MERRIMACK — Town officials, faced with a surplus of more than $850,000 from the fiscal year 2014 budget, have decided to save a large portion of that money.
“We had a very unusually good year this year,” Town Manager Eileen Cabanel told the Town Council last week.
Typically, the year-end surplus hovers around $20,000 to $50,000. However, this year the tally was $854,000. Cabanel said that the numbers are an anomaly and not the result of poor budgeting.
There was a significant amount of extra revenue from a large increase in motor-vehicle registrations during the fiscal year — about $400,000 more than anticipated, according to Cabanel.
There was also some unexpended appropriations in the former budget, mostly from salaries and wages allocated toward employees who have since retired or left their positions, she said.
Cabanel originally suggested using the money to address townwide paving concerns, purchase new exterior doors for municipal buildings and reserve money for an architect to create a rendering of a possible future highway garage.
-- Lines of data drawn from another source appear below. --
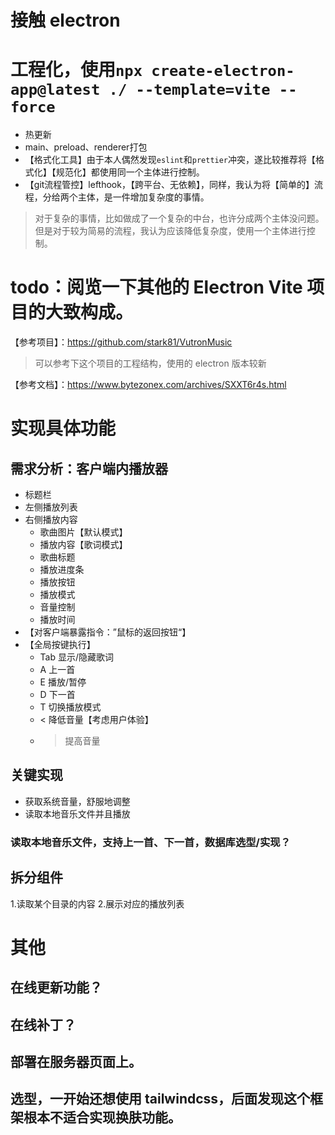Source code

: # 接触 electron

# 工程化，使用`npx create-electron-app@latest ./ --template=vite --force`
* 热更新
* main、preload、renderer打包
* 【格式化工具】由于本人偶然发现`eslint`和`prettier`冲突，遂比较推荐将【格式化】【规范化】都使用同一个主体进行控制。
* 【git流程管控】lefthook，【跨平台、无依赖】，同样，我认为将【简单的】流程，分给两个主体，是一件增加复杂度的事情。
> 对于复杂的事情，比如做成了一个复杂的中台，也许分成两个主体没问题。但是对于较为简易的流程，我认为应该降低复杂度，使用一个主体进行控制。

# todo：阅览一下其他的 Electron Vite 项目的大致构成。

【参考项目】：https://github.com/stark81/VutronMusic
> 可以参考下这个项目的工程结构，使用的 electron 版本较新

【参考文档】：https://www.bytezonex.com/archives/SXXT6r4s.html

# 实现具体功能

## 需求分析：客户端内播放器
* 标题栏
* 左侧播放列表
* 右侧播放内容
  * 歌曲图片【默认模式】
  * 播放内容【歌词模式】
  * 歌曲标题
  * 播放进度条
  * 播放按钮
  * 播放模式
  * 音量控制
  * 播放时间
* 【对客户端暴露指令：”鼠标的返回按钮“】
* 【全局按键执行】
  * Tab 显示/隐藏歌词
  * A 上一首
  * E 播放/暂停
  * D 下一首
  * T 切换播放模式
  * < 降低音量【考虑用户体验】
  * > 提高音量

## 关键实现
* 获取系统音量，舒服地调整
* 读取本地音乐文件并且播放

### 读取本地音乐文件，支持上一首、下一首，数据库选型/实现？


## 拆分组件

1.读取某个目录的内容
2.展示对应的播放列表




# 其他

## 在线更新功能？

## 在线补丁？

## 部署在服务器页面上。


## 选型，一开始还想使用 tailwindcss，后面发现这个框架根本不适合实现换肤功能。
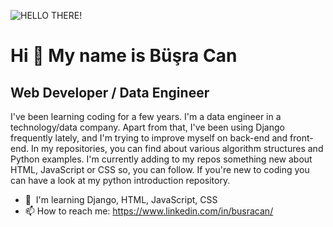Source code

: <!--
**busracncn/busracncn** is a ✨ _special_ ✨ repository because its `README.md` (this file) appears on your GitHub profile.

Here are some ideas to get you started:

- 🔭 I’m currently working on ...
- 🌱 I’m currently learning ...
- 👯 I’m looking to collaborate on ...
- 🤔 I’m looking for help with ...
- 💬 Ask me about ...
- 📫 How to reach me: ...
- 😄 Pronouns: ...
- ⚡ Fun fact: ...
![Hi !](https://user-images.githubusercontent.com/48771071/165645933-5d127356-766a-4623-a698-151432abc6ed.png)
-->

![HELLO THERE!](https://user-images.githubusercontent.com/48771071/165647073-62b29ed7-243b-496c-a151-d1324ae319a0.png)

Hi 👋 My name is Büşra Can
==========================

Web Developer / Data Engineer
-----------------------------

I've been learning coding for a few years. I'm a data engineer in a technology/data company. Apart from that, I've been using Django frequently lately, and I'm trying to improve myself on back-end and front-end. In my repositories, you can find about various algorithm structures and Python examples. I'm currently adding to my repos something new about HTML, JavaScript or CSS so, you can follow. If you're new to coding you can have a look at my python introduction repository.

*   🧠  I'm learning Django, HTML, JavaScript, CSS
*    📫 How to reach me: https://www.linkedin.com/in/busracan/
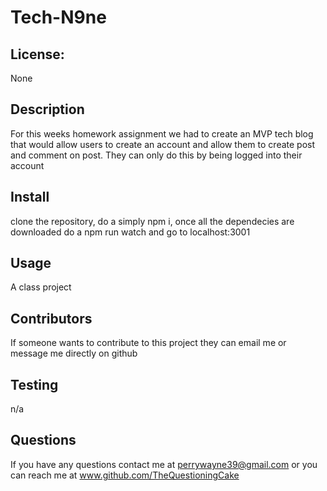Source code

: # Tech-N9ne

## License: 
None

## Description
For this weeks homework assignment we had to create an MVP tech blog that would allow users to create an account and allow them to create post and comment on post. They can only do this by being logged into their account

## Install
clone the repository, do a simply npm i, once all the dependecies are downloaded  do a npm run watch and go to localhost:3001

## Usage
A class project

## Contributors
If someone wants to contribute to this project they can email me or message me  directly on github

## Testing
n/a

## Questions
If you have any questions contact me at perrywayne39@gmail.com or you can reach me at www.github.com/TheQuestioningCake
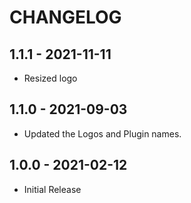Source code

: # CHANGELOG

## 1.1.1 - 2021-11-11
* Resized logo

## 1.1.0 - 2021-09-03

* Updated the Logos and Plugin names.

## 1.0.0 - 2021-02-12

* Initial Release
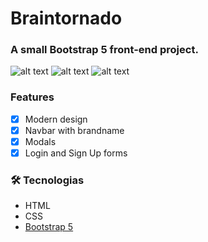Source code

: # Braintornado
### A small Bootstrap 5 front-end project.
![alt text](https://github.com/gcruzdev/braintornado/blob/braintornado/main.png?raw=true)
![alt text](https://github.com/gcruzdev/braintornado/blob/braintornado/login-modal.png?raw=true)
![alt text](https://github.com/gcruzdev/braintornado/blob/braintornado/sign-up-modal.png?raw=true)


### Features

- [x] Modern design
- [x] Navbar with brandname
- [x] Modals
- [x] Login and Sign Up forms

### 🛠 Tecnologias

- HTML
- CSS
- [Bootstrap 5](https://getbootstrap.com/)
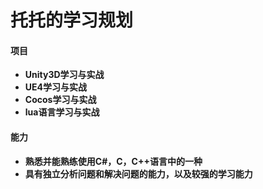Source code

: # 托托的学习规划

#### 项目

- **Unity3D学习与实战**
- **UE4学习与实战**
- **Cocos学习与实战**
- **lua语言学习与实战**

#### 能力
- **熟悉并能熟练使用C#，C，C++语言中的一种**
- **具有独立分析问题和解决问题的能力，以及较强的学习能力**

  

  

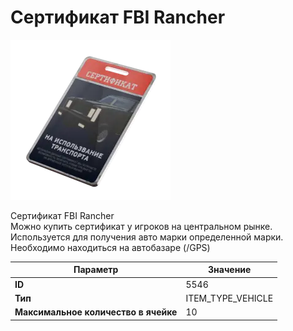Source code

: # Сертификат FBI Rancher

![Item Image](../img/5546.webp?raw=true)

Сертификат FBI Rancher<br>Можно купить сертификат у игроков на центральном рынке.<br>Используется для получения авто марки определенной марки.<br>Необходимо находиться на автобазаре (/GPS)


| Параметр | Значение |
|----------|----------|
| **ID** | 5546 |
| **Тип** | ITEM_TYPE_VEHICLE |
| **Максимальное количество в ячейке** | 10 |

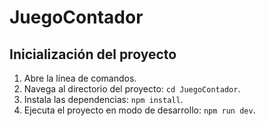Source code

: # JuegoContador

## Inicialización del proyecto

1. Abre la línea de comandos.
2. Navega al directorio del proyecto: `cd JuegoContador`.
3. Instala las dependencias: `npm install`.
4. Ejecuta el proyecto en modo de desarrollo: `npm run dev`.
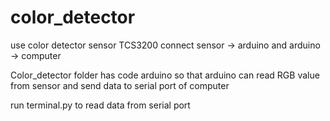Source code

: # color_detector
use color detector sensor TCS3200
connect sensor -> arduino and arduino -> computer

Color_detector folder has code arduino so that arduino can read RGB value from sensor and send data to serial port of computer

run terminal.py to read data from serial port
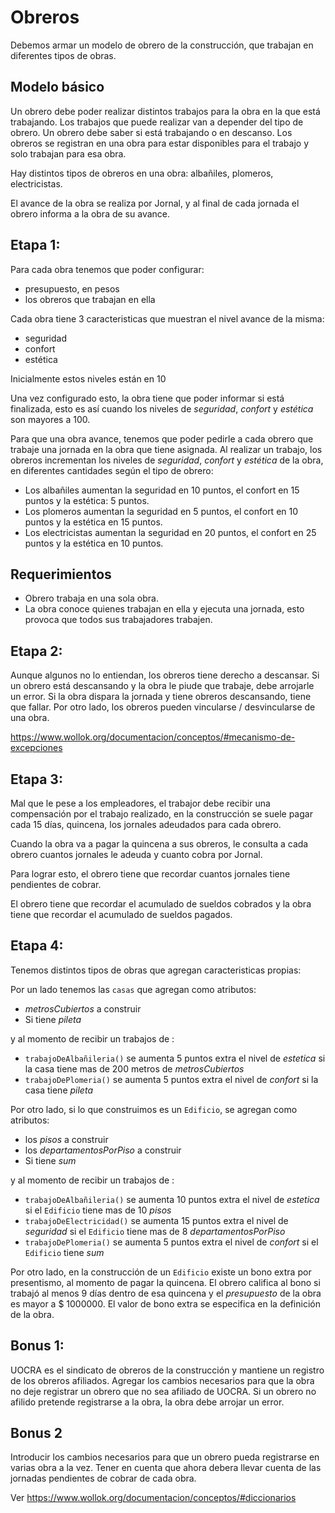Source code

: # Obreros
Debemos armar un modelo de obrero de la construcción, que trabajan en diferentes tipos de obras.

## Modelo básico
Un obrero debe poder realizar distintos trabajos para la obra en la que está trabajando. Los trabajos que puede realizar van a depender del tipo de obrero. Un obrero debe saber si está trabajando o en descanso. Los obreros se registran en una obra para estar disponibles para el trabajo y solo trabajan para esa obra.

Hay distintos tipos de obreros en una obra: albañiles, plomeros, electricistas.

El avance de la obra se realiza por Jornal, y al final de cada jornada el obrero informa a la obra de su avance. 

## Etapa 1:

Para cada obra tenemos que poder configurar:

* presupuesto, en pesos
* los obreros que trabajan en ella

Cada obra tiene 3 caracteristicas que muestran el nivel avance de la misma:

* seguridad
* confort
* estética

Inicialmente estos niveles están en 10

Una vez configurado esto, la obra tiene que poder informar si está finalizada, esto es así cuando los niveles de _seguridad_, _confort_ y _estética_ son mayores a 100.

Para que una obra avance, tenemos que poder pedirle a cada obrero que trabaje una jornada en la obra que tiene asignada.
Al realizar un trabajo, los obreros incrementan los niveles de _seguridad_, _confort_ y _estética_ de la obra, en diferentes cantidades según el tipo de obrero:

* Los albañiles aumentan la seguridad en 10 puntos, el confort en 15 puntos y la estética: 5 puntos.
* Los plomeros aumentan la seguridad en 5 puntos, el confort en 10 puntos y la estética en 15 puntos.
* Los electricistas aumentan la seguridad en 20 puntos, el confort en 25 puntos y la estética en 10 puntos.

## Requerimientos
* Obrero trabaja en una sola obra.
* La obra conoce quienes trabajan en ella y ejecuta una jornada, esto provoca que todos sus trabajadores trabajen.

## Etapa 2:
Aunque algunos no lo entiendan, los obreros tiene derecho a descansar. Si un obrero está descansando y la obra le piude que trabaje, debe arrojarle un error.
Si la obra dispara la jornada y tiene obreros descansando, tiene que fallar.
Por otro lado, los obreros pueden vincularse / desvincularse de una obra.


https://www.wollok.org/documentacion/conceptos/#mecanismo-de-excepciones

## Etapa 3:
Mal que le pese a los empleadores, el trabajor debe recibir una compensación por el trabajo realizado, en la construcción se suele pagar cada 15 días, quincena, los jornales adeudados para cada obrero.

Cuando la obra va a pagar la quincena a sus obreros, le consulta a cada obrero cuantos jornales le adeuda y cuanto cobra por Jornal.

Para lograr esto, el obrero tiene que recordar cuantos jornales tiene pendientes de cobrar.

El obrero tiene que recordar el acumulado de sueldos cobrados y la obra tiene que recordar el acumulado de sueldos pagados.

## Etapa 4:
Tenemos distintos tipos de obras que agregan caracteristicas propias:

Por un lado tenemos las `casas` que agregan como atributos:

* _metrosCubiertos_ a construir
* Si tiene _pileta_

y al momento de recibir un trabajos de :

* `trabajoDeAlbañileria()`  se aumenta 5 puntos extra el nivel de _estetica_ si la casa tiene mas de 200 metros de _metrosCubiertos_
* `trabajoDePlomeria()` se aumenta 5 puntos extra el nivel de _confort_ si la casa tiene _pileta_

Por otro lado, si lo que construimos es un `Edificio`, se agregan como atributos:

* los _pisos_ a construir
* los _departamentosPorPiso_ a construir
* Si tiene _sum_

y al momento de recibir un trabajos de :

* `trabajoDeAlbañileria()`  se aumenta 10 puntos extra el nivel de _estetica_ si el `Edificio` tiene mas de 10 _pisos_
* `trabajoDeElectricidad()` se aumenta 15 puntos extra el nivel de _seguridad_ si el `Edificio`  tiene mas de 8 _departamentosPorPiso_
* `trabajoDePlomeria()` se aumenta 5 puntos extra el nivel de _confort_ si el `Edificio`  tiene _sum_

Por otro lado, en la construcción de un `Edificio` existe un bono extra por presentismo, al momento de pagar la quincena. El obrero califica al bono si trabajó al menos 9 días dentro de esa quincena y el _presupuesto_ de la obra es mayor a $ 1000000.
El valor de bono extra se especifica en la definición de la obra.

## Bonus 1:
UOCRA es el sindicato de obreros de la construcción y mantiene un registro de los obreros afiliados.
Agregar los cambios necesarios para que la obra no deje registrar un obrero que no sea afiliado de UOCRA. Si un obrero no afilido pretende registrarse a la obra, la obra debe arrojar un error.

## Bonus 2
Introducir los cambios necesarios para que un obrero pueda registrarse en varias obra a la vez.
Tener en cuenta que ahora debera llevar cuenta de las jornadas pendientes de cobrar de cada obra.

Ver https://www.wollok.org/documentacion/conceptos/#diccionarios
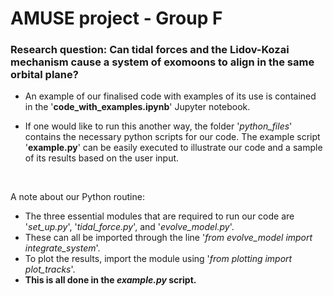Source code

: # AMUSE project - Group F

### Research question: Can tidal forces and the Lidov-Kozai mechanism cause a system of exomoons to align in the same orbital plane?
 
- An example of our finalised code with examples of its use is contained in the '**code_with_examples.ipynb**' Jupyter notebook.
 
- If one would like to run this another way, the folder '_python_files_' contains the necessary python scripts for our code. The example script '**example.py**' can be easily executed to illustrate our code and a sample of its results based on the user input. <br />
<br />

A note about our Python routine: 
- The three essential modules that are required to run our code are '_set_up.py_', '_tidal_force.py_', and '_evolve_model.py_'. 
- These can all be imported through the line '_from evolve_model import integrate_system_'. 
- To plot the results, import the module using '_from plotting import plot_tracks_'. 
- **This is all done in the _example.py_ script.**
“I am in favor of the paving for sure,” said Councilor Finlay Rothhaus.
Town councilors agreed to allocate $250,000 for paving projects, which would bring the total paving amount to about $925,000.
The board also decided that $40,000 will be used to purchase 12 new exterior doors for the police department and town hall complex. Several had been installed in the 1980s.
The new doors, according to Finance Director Paul Micali, will be steel structures with glass panels and will also be handicap accessible.
Some concerns were raised about the proposal to spend $30,000 for the rendering of a new highway garage. Previously, $20,000 was spent on a space-needs study on the aging garage. However, voters narrowly rejected the construction of a proposed new facility in April.
The super-majority vote needed in April failed by about 100 votes, according to Councilor Dan Dwyer. He said he is optimistic it will pass if there is a higher voter turnout at a future election.
Councilors ultimately decided not to spend surplus money on an architect, but instead opted to reserve $55,000 for improvements to Wasserman Park.
The park is considered a jewel in town and has been a big priority in recent years, yet the city has not contributed a dime to the efforts, said Dwyer, encouraging money be allocated to enhance the park. His fellow board members agreed.
After assigning $345,000 in surplus funds to various projects, town officials voted to place the remaining $509,000 into the town’s unrestricted fund balance, or savings.
“That is a good deposit into the fund balance,” agreed the town manager.